Acara ini mencerminkan komitmen pemerintah dalam melanjutkan agenda hilirisasi dan industrialisasi, sebagaimana tertuang dalam visi besar Asta Cita pemerintah. Kebijakan ini bertujuan meningkatkan nilai tambah produk dalam negeri dan mengurangi ketergantungan pada impor bahan baku farmasi.

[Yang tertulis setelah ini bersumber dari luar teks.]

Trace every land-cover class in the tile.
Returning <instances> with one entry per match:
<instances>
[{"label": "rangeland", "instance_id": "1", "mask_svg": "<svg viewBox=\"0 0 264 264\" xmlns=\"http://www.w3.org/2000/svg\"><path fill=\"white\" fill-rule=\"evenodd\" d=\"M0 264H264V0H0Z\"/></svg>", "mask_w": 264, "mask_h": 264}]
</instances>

Rizka menekankan bahwa upaya ini bukan hanya tanggung jawab pemerintah, tetapi juga membutuhkan peran aktif dari sektor swasta dan pelaku usaha. “Kita harus bekerja bersama untuk membangun ekosistem farmasi yang kuat dan berkelanjutan di Indonesia. Dengan eksekusi yang efektif, pertengahan tahun depan kita harus sudah melihat hasil yang nyata,” ujarnya.

Selain mendorong peningkatan penggunaan bahan baku lokal, pertemuan ini juga bertujuan menjaga stabilitas dan keberlanjutan industri farmasi nasional. “Industri farmasi formulasi harus konsisten menggunakan bahan baku dalam negeri, sementara produsen bahan baku perlu terus meningkatkan kualitas dan kapasitas produksinya,” tutup Rizka.
Kegiatan business matching ini diharapkan menjadi katalisator untuk menciptakan iklim usaha yang sehat dan inovatif, sehingga Indonesia dapat menjadi pemain utama di sektor farmasi global. Langkah ini tidak hanya memperkuat ketahanan kesehatan nasional tetapi juga mendukung pertumbuhan ekonomi Indonesia secara keseluruhan.